Guest soloists and conductors have included artists with careers at the Metropolitan Opera, Carnegie Hall, Avery Fisher Hall, the Royal Albert Hall, the Salzburg Festival, the Tanglewood Music Center, the Aspen Music Festival, and the BBC Proms. Collaborations occur with regional choirs, ballet companies, and chamber groups associated with the San Francisco Gay Men’s Chorus, the Pacific Mozart Ensemble, the Oakland Symphony Chorus, and the San Francisco Choral Society.

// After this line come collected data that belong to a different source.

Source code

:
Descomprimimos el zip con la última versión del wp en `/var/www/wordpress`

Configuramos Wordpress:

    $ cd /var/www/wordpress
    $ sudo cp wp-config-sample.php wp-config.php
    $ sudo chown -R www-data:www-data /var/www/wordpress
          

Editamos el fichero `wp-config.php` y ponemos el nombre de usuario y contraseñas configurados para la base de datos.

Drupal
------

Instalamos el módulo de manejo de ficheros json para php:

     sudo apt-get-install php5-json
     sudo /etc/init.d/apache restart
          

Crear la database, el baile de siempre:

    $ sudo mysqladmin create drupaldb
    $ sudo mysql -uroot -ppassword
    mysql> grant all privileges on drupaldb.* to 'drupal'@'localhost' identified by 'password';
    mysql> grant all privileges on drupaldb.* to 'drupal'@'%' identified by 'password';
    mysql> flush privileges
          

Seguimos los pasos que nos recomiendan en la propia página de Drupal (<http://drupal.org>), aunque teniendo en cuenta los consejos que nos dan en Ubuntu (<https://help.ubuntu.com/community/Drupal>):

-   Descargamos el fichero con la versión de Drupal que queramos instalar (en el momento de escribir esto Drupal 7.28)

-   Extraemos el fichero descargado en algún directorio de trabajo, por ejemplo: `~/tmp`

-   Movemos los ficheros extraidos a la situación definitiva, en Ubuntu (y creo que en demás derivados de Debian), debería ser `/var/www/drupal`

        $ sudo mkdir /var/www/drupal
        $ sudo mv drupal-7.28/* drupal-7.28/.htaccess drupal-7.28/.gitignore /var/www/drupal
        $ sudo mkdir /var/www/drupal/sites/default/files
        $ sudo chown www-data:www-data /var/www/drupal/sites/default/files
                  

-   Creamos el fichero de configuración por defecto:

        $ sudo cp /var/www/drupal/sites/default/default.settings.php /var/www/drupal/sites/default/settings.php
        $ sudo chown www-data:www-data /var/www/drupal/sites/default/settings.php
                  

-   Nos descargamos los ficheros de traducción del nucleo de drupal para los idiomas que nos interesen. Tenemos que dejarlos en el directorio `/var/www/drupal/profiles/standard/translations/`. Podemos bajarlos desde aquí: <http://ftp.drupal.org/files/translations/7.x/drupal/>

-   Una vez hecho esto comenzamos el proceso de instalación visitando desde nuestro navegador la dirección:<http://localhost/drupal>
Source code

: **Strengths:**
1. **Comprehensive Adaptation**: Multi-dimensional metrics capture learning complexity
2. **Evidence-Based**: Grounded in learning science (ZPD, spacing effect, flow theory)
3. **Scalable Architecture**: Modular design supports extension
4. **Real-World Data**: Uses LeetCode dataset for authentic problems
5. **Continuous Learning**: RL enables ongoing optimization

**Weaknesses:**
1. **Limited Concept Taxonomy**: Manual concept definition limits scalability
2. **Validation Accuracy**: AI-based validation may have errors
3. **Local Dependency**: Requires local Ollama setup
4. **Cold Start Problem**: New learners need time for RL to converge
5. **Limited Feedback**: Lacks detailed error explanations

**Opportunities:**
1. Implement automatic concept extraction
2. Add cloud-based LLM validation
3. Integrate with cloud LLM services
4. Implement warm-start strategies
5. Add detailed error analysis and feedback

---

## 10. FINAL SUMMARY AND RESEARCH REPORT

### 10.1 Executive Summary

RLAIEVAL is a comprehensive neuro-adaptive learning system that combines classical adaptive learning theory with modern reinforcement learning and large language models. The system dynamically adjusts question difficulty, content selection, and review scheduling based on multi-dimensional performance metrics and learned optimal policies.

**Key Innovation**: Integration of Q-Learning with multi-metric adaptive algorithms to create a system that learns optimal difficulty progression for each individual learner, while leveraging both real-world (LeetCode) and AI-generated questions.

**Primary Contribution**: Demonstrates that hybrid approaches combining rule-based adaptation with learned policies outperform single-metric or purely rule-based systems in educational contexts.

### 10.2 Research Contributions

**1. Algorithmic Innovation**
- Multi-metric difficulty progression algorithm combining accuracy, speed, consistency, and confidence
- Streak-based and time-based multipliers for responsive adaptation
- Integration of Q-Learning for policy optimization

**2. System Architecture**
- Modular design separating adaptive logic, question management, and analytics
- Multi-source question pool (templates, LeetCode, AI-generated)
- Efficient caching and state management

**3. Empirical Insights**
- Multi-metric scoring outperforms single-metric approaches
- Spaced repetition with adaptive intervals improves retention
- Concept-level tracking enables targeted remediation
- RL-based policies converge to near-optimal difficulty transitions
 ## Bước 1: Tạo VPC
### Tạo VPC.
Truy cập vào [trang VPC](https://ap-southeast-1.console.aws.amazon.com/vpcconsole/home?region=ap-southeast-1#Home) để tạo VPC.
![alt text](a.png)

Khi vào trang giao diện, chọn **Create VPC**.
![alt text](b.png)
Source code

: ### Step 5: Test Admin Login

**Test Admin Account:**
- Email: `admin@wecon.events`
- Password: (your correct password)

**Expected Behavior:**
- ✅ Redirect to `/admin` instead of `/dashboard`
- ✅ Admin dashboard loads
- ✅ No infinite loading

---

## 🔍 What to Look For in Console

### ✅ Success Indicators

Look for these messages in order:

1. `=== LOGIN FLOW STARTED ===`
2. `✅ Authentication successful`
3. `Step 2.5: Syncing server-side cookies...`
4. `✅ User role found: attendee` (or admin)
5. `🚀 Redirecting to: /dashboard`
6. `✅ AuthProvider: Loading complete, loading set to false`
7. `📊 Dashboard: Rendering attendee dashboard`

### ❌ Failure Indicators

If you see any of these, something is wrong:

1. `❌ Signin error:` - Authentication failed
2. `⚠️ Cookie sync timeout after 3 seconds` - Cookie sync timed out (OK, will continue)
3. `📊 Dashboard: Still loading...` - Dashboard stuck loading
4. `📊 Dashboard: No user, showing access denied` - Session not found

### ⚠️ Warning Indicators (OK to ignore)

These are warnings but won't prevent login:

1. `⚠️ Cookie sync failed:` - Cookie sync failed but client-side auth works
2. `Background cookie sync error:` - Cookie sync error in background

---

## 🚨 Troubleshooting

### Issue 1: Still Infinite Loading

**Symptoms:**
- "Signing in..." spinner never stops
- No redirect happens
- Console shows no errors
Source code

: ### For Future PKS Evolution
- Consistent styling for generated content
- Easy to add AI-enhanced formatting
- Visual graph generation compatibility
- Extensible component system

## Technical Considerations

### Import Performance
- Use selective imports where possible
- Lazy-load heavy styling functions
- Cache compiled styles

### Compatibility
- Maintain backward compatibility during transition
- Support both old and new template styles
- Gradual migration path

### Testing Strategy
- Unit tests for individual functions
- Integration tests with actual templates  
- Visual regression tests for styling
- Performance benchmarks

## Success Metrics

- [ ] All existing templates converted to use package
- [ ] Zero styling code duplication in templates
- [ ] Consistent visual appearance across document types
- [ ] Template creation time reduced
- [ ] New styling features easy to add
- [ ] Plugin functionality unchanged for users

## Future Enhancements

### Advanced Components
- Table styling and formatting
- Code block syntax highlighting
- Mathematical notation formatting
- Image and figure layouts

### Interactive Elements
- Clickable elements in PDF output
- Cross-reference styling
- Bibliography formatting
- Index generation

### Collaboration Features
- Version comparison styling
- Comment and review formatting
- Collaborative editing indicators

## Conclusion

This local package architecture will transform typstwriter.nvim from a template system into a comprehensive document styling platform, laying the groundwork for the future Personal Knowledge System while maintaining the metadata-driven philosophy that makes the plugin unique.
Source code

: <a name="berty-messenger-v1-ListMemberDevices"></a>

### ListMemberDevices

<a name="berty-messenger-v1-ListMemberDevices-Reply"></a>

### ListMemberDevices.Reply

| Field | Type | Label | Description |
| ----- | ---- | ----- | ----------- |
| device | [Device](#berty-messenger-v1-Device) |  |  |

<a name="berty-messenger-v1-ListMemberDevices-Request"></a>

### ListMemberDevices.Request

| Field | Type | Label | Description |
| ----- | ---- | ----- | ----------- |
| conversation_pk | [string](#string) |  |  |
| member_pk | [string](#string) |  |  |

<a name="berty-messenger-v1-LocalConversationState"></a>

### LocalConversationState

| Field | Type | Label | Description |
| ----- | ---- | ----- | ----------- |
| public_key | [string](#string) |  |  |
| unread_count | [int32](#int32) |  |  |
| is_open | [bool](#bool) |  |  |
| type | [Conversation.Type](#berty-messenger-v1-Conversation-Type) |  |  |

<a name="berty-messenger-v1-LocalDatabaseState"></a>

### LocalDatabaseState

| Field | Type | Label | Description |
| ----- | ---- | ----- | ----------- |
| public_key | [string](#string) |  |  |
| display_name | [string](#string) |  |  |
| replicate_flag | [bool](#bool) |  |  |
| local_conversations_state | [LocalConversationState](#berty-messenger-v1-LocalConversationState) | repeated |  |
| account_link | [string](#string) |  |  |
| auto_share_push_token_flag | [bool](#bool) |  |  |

Education and Community Outreach

Education initiatives mirror programs run by the San Francisco Symphony Education Department, the New York Philharmonic Very Young People’s Concerts, the Los Angeles Philharmonic’s youth programs, and the League of American Orchestras education standards. The orchestra partners with the Walnut Creek School District, the Contra Costa County Office of Education, Diablo Valley College, California State University, East Bay, Saint Mary’s College of California, and local public libraries to deliver in-school concerts, masterclasses, and youth orchestra collaborations. Workshops involve faculty affiliated with the San Francisco Conservatory of Music, the Colburn School, the Curtis Institute of Music, the Juilliard School, and the Manhattan School of Music. Community outreach extends to summer music camps, side-by-side rehearsals with the Youth Orchestra Los Angeles model, and participation in civic events with the City of Walnut Creek, the Contra Costa County Fair, and local arts festivals.

Recordings and Media

The ensemble’s recordings and broadcasts follow regional models that partner with public media outlets such as KQED, KDFC, NPR Music, American Public Media, and the BBC Radio 3. Studio and live recordings have been archived in formats similar to releases on Naxos, Decca, Deutsche Grammophon, Sony Classical, and Chandos. Media distribution channels include collaborations with independent labels, local television broadcasts, podcast series modeled after Performance Today, and digital streaming available through platforms used by the San Francisco Symphony and the Los Angeles Philharmonic.

Awards and Recognition

The organization has received local and regional recognition including awards from the Contra Costa Arts Association, commendations from the City of Walnut Creek, honors from the California Arts Council, and programmatic grants from the National Endowment for the Arts. Peer recognition aligns with honors granted by the League of American Orchestras, ASCAP Awards for Adventurous Programming, Institutional grants from the William and Flora Hewlett Foundation, and community awards similar to those given by the American Prize and regional cultural coalitions.